Failed to initialize NVML: Driver/library version mismatch

Yesterday my users started reporting an error when running nvidia-smi:

Failed to initialize NVML: Driver/library version mismatch

Additionally, users report the following error when trying to run scripts:

kernel version 367.57.0 does not match DSO version 375.39.0

I see from my apt logs that yesterday morning an automated update installed 375.39 nvidia drivers. Apparently it was marked as a security update. Now nvidia-367 and nvidia-375 packages are both present in dpkg, but nvidia-367 is now described as “Transitional package for nvidia-375”.

We’re running Ubuntu 16.04.

It looks like a reboot fixed the problem. The unattended-upgrade must have left the system in an inconsistent state.

I had the same problem when using g2.2x and p2.2x from Amazon AWS. Rebooting the instances worked!
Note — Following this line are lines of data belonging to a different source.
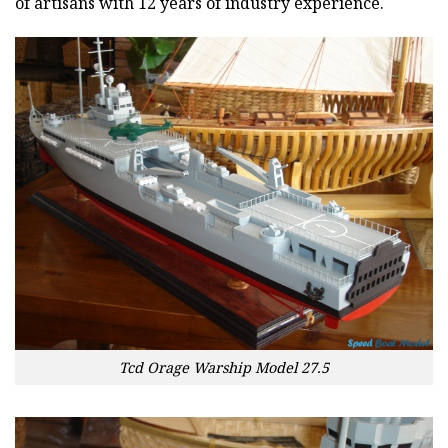
of artisans with 12 years of industry experience.
Tcd Orage Warship Model 27.5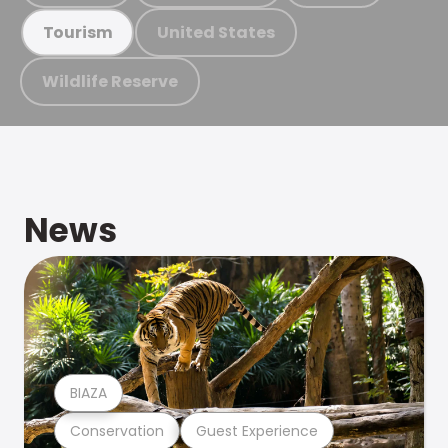
United States
Tourism
Wildlife Reserve
News
BIAZA
Conservation
Guest Experience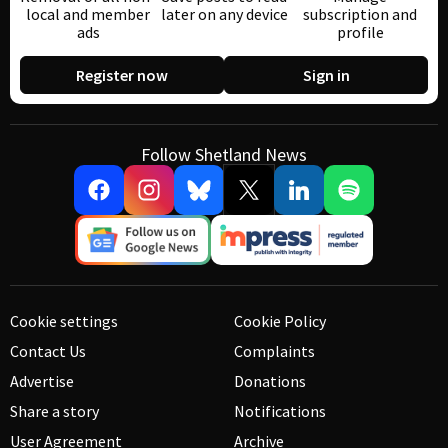
local and member
later on any device
subscription and
ads
profile
Register now
Sign in
Follow Shetland News
Cookie settings
Cookie Policy
Contact Us
Complaints
Advertise
Donations
Share a story
Notifications
User Agreement
Archive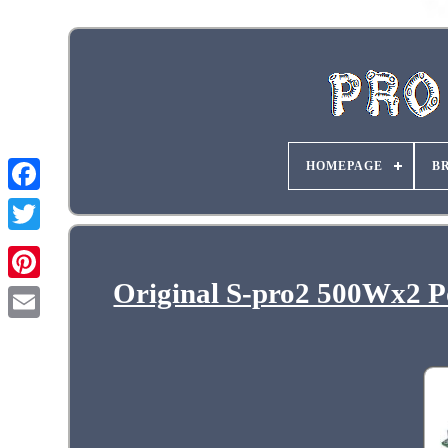
HOMEPAGE
B
Original S-pro2 500Wx2 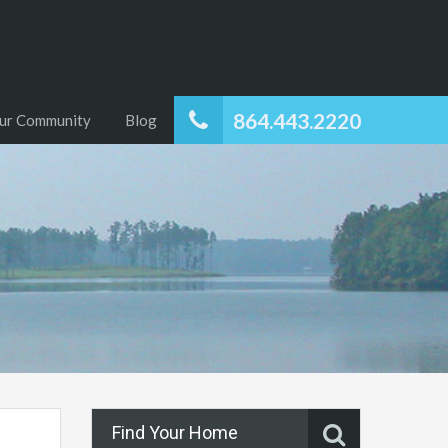
864.443.2220
ur Community
Blog
Find Your Home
i get this error (filed to initialize NVML) only when inside the nvidia-docker container, outside everything is fine.
Reboot did not help. Driver version 375.39 . Any hints?

This happened to us again today. I assume this is because there is something in memory which conflicts with what’s on disk because of the automatic package upgrade. It would be nice if we could correct what’s in memory without having to reboot the system, as these are servers with multiple users.

Hello friend, I got the similar error when I attempt to run nvidia-smi in docker. Have you solved your problem?